Many of the major hardware pieces are in place for Apple, as well. In-house silicon is a big potential driver here, especially as the company has made major advances on the GPU side of things. Seeing as how this will likely be a major ecosystem play (because Apple), this could well be the AirPods’ spatial audio’s time to shine.

Naturally, the company isn’t commenting on any of this. With the exception of some key hardware misfires (MacBook keyboards, Studio Display webcam), the company waits until things are fully baked before releasing them to the public. Apple is well known for taking its time — not being the first to market and still managing to release category-defining products. In the case of things like the AirPower wireless charger, Apple opted to scrap the project instead of delivering something half-baked.

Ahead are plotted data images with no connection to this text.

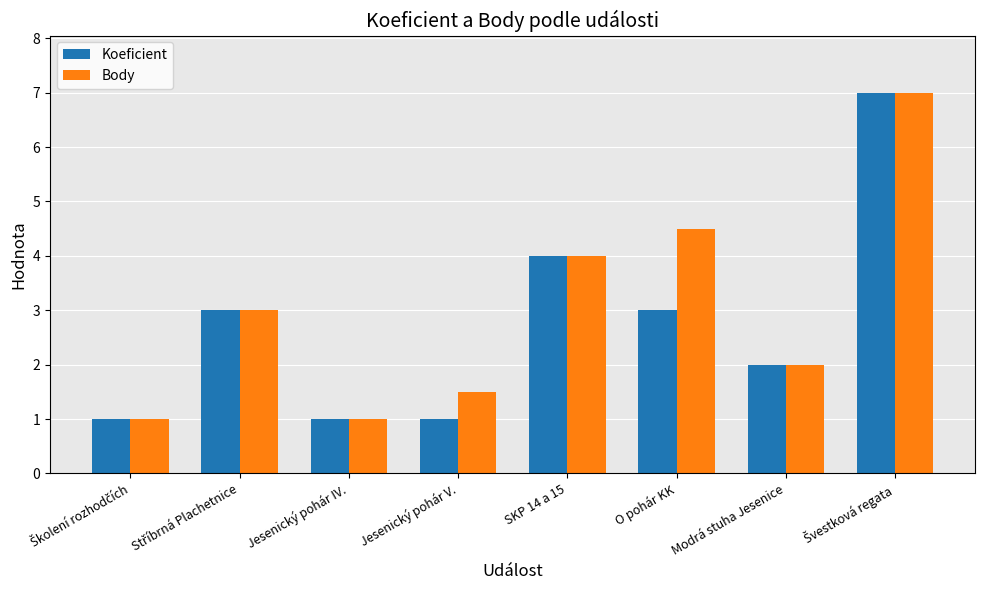

What are all the series names shown in the legend?

Koeficient, Body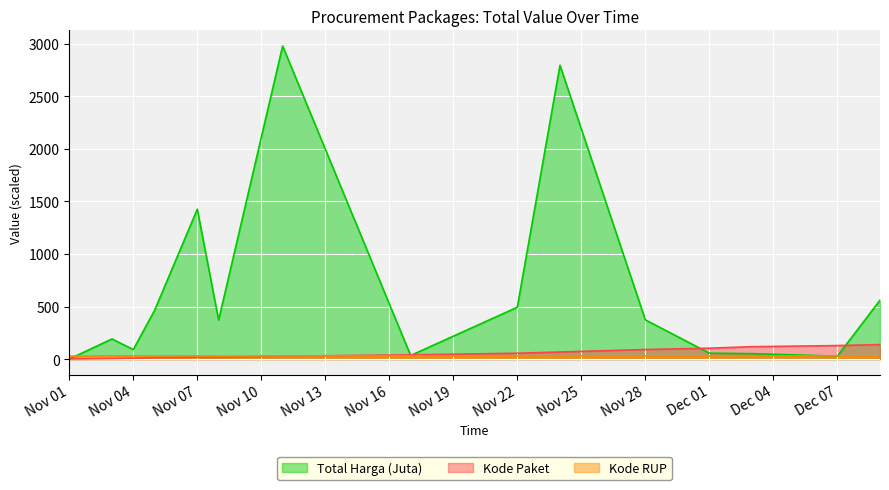

List the series in order of their peak value, highest first.

Total Harga (Juta), Kode Paket, Kode RUP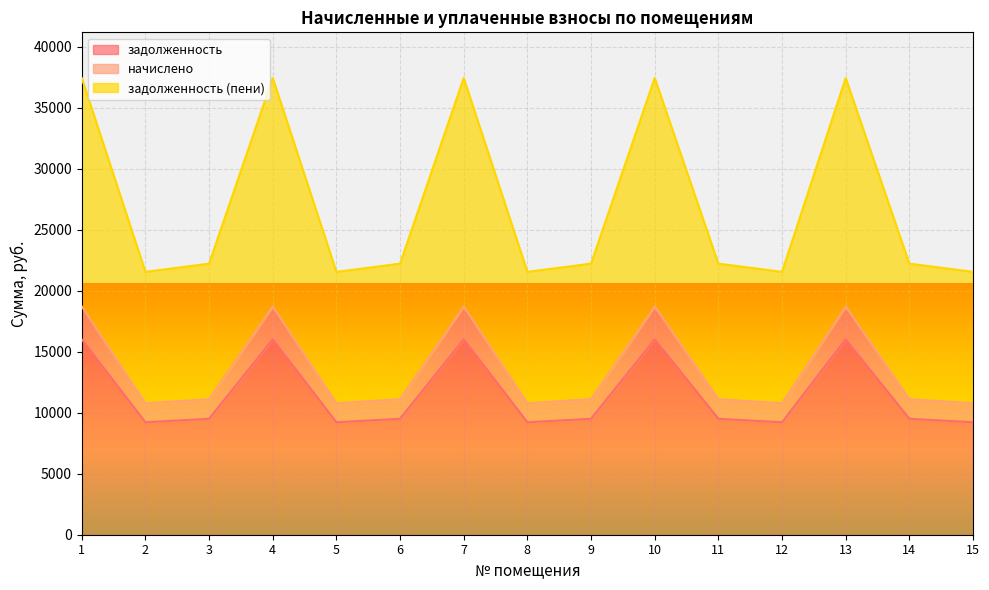

Reading left to right, what are all the values shown in this chart?

задолженность: 1=16012.8	2=9216.0	3=9504.0	4=16012.8	5=9216.0	6=9504.0	7=16012.8	8=9216.0	9=9504.0	10=16012.8	11=9504.0	12=9216.0	13=16012.8	14=9504.0	15=9216.0
начислено: 1=18715.0	2=10771.2	3=11107.8	4=18715.0	5=10771.2	6=11107.8	7=18715.0	8=10771.2	9=11107.8	10=18715.0	11=11107.8	12=10771.2	13=18715.0	14=11107.8	15=10771.2
задолженность (пени): 1=37429.9	2=21542.4	3=22215.6	4=37429.9	5=21542.4	6=22215.6	7=37429.9	8=21542.4	9=22215.6	10=37429.9	11=22215.6	12=21542.4	13=37429.9	14=22215.6	15=21542.4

The company told us at the time, “After much effort, we’ve concluded AirPower will not achieve our high standards and we have cancelled the project.”

But an MR headset isn’t a wireless charger. To Apple, it’s a huge piece of the company’s future. While that only drives home how important it is the get the product right the first time, it also brings into sharp focus why shareholders are likely increasingly impatient after seven years of planning.

Regardless of whether Apple needs a mixed reality hit, however, mixed reality increasingly seems to need an Apple hit.